The latest Star Wars movie out from Lucasfilm and Disney is the first since the stand-alone success of Rogue One. It’s been since 2015’s The Force Awakens that we were last with our new band of heroes and returning veterans, check that, legends.
J.J. Abrams achieved much in terms of universe expanding with his first installment of this new trilogy. But, now it is Rian Johnson’s turn. He wrote and directed Star Wars: The Last Jedi and his heavenly handprints are all Episode VIII. The man who gave us Looper and Brick dives into the iconic interstellar world created by George Lucas in Star Wars: A New Hope.
What he delivers is a fantastically fun fable that innately comes from a place of unconditional love.
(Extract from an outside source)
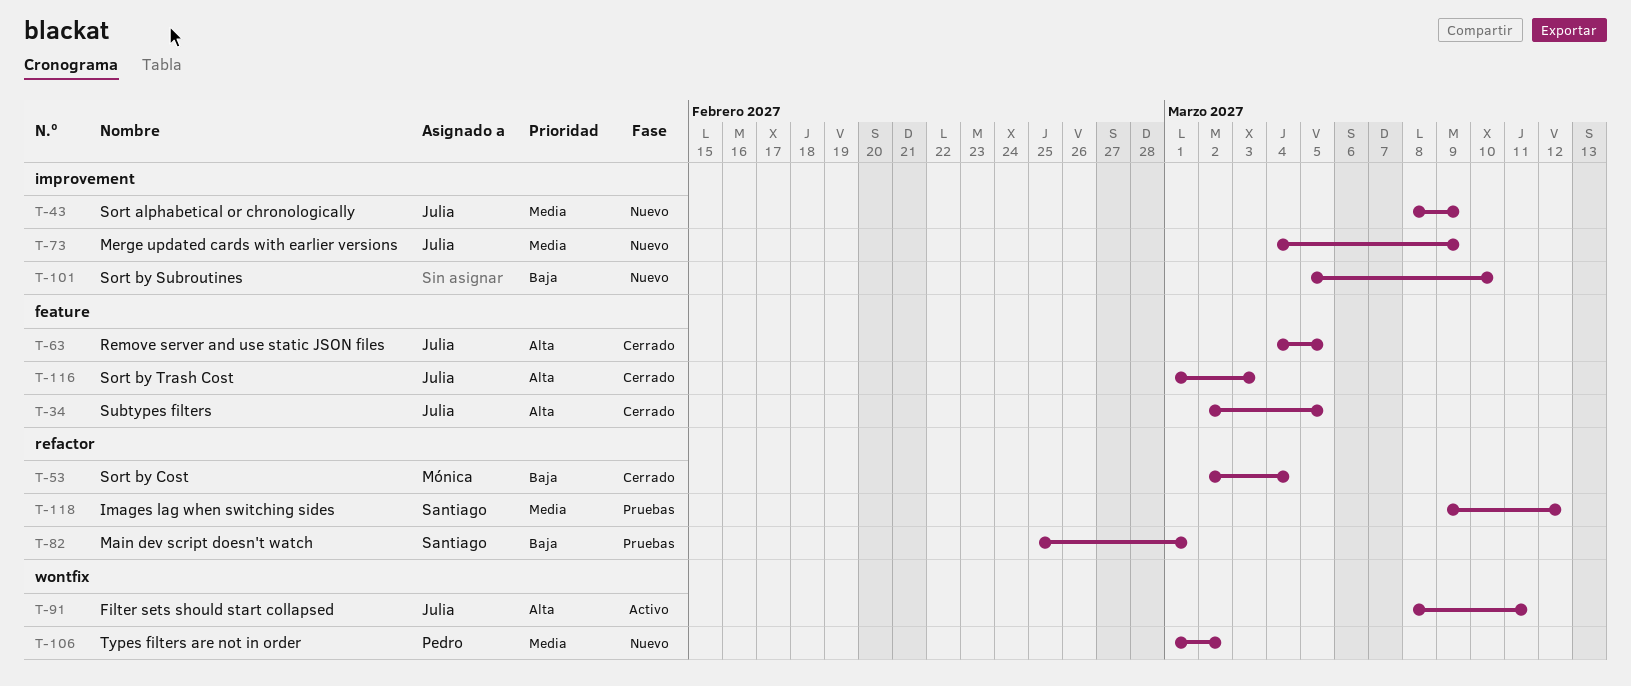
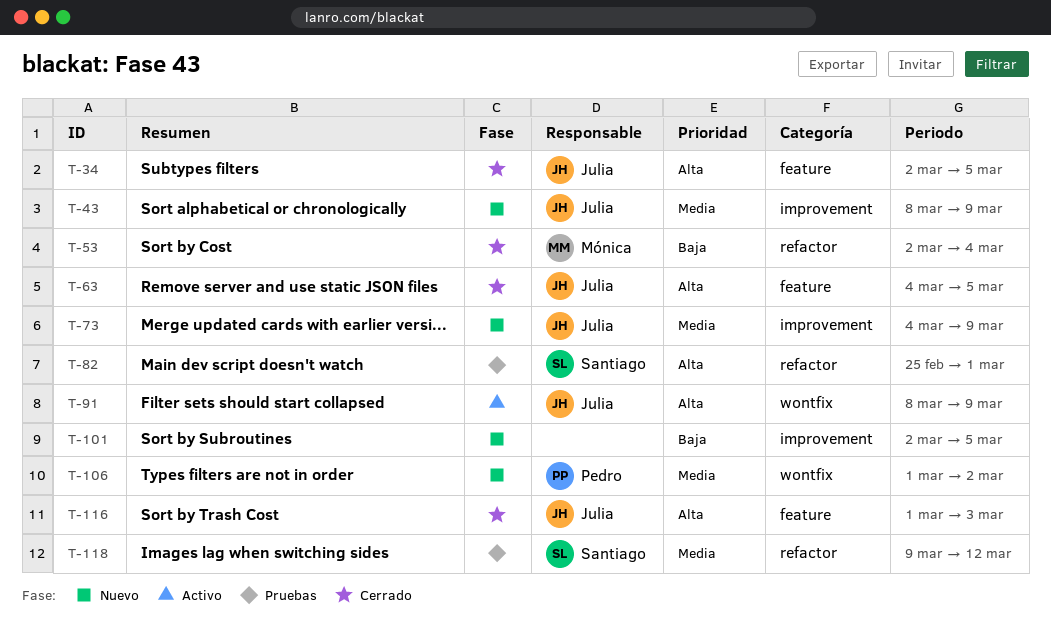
T-82, priority: Baja -> Alta
T-91, due: Mar 11 -> Mar 9
T-101, start: Mar 5 -> Mar 2
T-101, due: Mar 10 -> Mar 5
It offers us numerous jaw-dropping moments and also enhances the emotional connections to characters that not only deepens and solidifies us with this new band of rebels and villains, but broadens their part in this plot.
The best way to have an elevated emotional experience witnessing Star Wars: The Last Jedi is to see it without knowing anything about the cinematic joyride you are about to embark on. Therefore, no spoilers here — not even plot points will be laid out, other than to say that Rey (Daisy Ridley), Finn (John Boyega), Poe (Oscar Isaac), General Leia (Carrie Fisher), Kylo Ren (Adam Driver) Captain Phasma (Gwendoline Christie), General Hux (Domhnall Gleeson) and yes, Luke Skywalker (Mark Hamill) are all back to doing what they do in this world that is interconnected by The Force that always seems to find itself in a state of turmoil between light and dark.
New additions, both the characters and the thespians that inhabit them, all seamlessly weave brilliantly into the web that is this latest chapter in the Star Wars lush legacy. Laura Dern takes command in the role of Vice Admiral Amilyn Holdo — a truly selfless soul whose presence adds power and a firm panache to the overall arc of Johnson’s tale.
Not a new addition, but Mr. Mocap Magnificence — aka Andy Serkis — literally and figuratively delivers us a more refined Supreme Leader Snoke. He is … well, taking shape as a character. Johnson has crafted more of an inferred backstory into his middle chapter script which gives us a more intense ire for our evil doer. Benicio del Toro sashays his way onto the Star Wars landscape in the most magnificent way that one wonders if the role was crafted with the Oscar winner in mind the entire time. His DJ may have a smaller part to play in this sci-fi symphony, but his role could not be more integral to the entire opus.
Rebels on the run, that aspect of this Star Wars world is one that audiences and pontificators alike appreciate. After all, The Empire Strikes Back is the best Star Wars movie in the entire canon. There is hope strewn throughout Johnson’s passion project and an easy way to achieve that hard-to-get emotional response is to give all those watching plenty to fear and cheer. Heroes’ backs are continually against the wall in this middle chapter, much like it was in the middle episode of Lucas’ first trilogy. There is also an equal ebb and flow of that thing called hope, all mixed with a dramatic dose of shock and awe meets hold your breath battle sequences.
Johnson brings many things to this series. First and foremost, he comes in as a true Star Wars appreciator seeking to humbly add his vision to the very franchise that is clearly responsible for him doing what he does. The auteur does something extraordinarily rare with The Last Jedi. Johnson manages to salute classic aspects of this lore we love while subtly and smartly widening the Star Wars world in a manner that is a tantalizing triumph. The writer-director’s command of the entire Star Wars pop culture crater also shows in the way he vastly expanded the scope. His courage and confidence in his talents are front and center. Think about it. It’s Star Wars. Many a helmer would have faded and folded with the seismic pressure to produce. Not mentioning names, but it recently happened to this franchise.
Johnson didn’t blink. He dove into a pool loaded with potential sharks at every turn and it brought out the best in him as a filmmaker. One can easily see why Disney and Lucasfilm gave him his own stand-alone trilogy.
The entire ensemble is a joy to witness on the big screen. If there is one to salute above all the others, it has to be Hamill. His exquisite return to the role that made him a Hollywood icon is a breathless turn that is his best performance as Luke Skywalker ever. He is given an emotional palette to work with that is rich with colors both vast and deep and Hamill rises to the occasion. Skywalker has also become quite the humorist as it Luke that adds welcomed lighter beats throughout The Last Jedi.
Star Wars: The Last Jedi is epic and its scope allows Abrams to take his concluding chapter in this trilogy to some pretty incredible places. Where Johnson has left the tale has got to be so artistically inspiring for Abrams. It certainly has us eagerly awaiting our next two-and-a-half hour date with that great galaxy, far, far, away.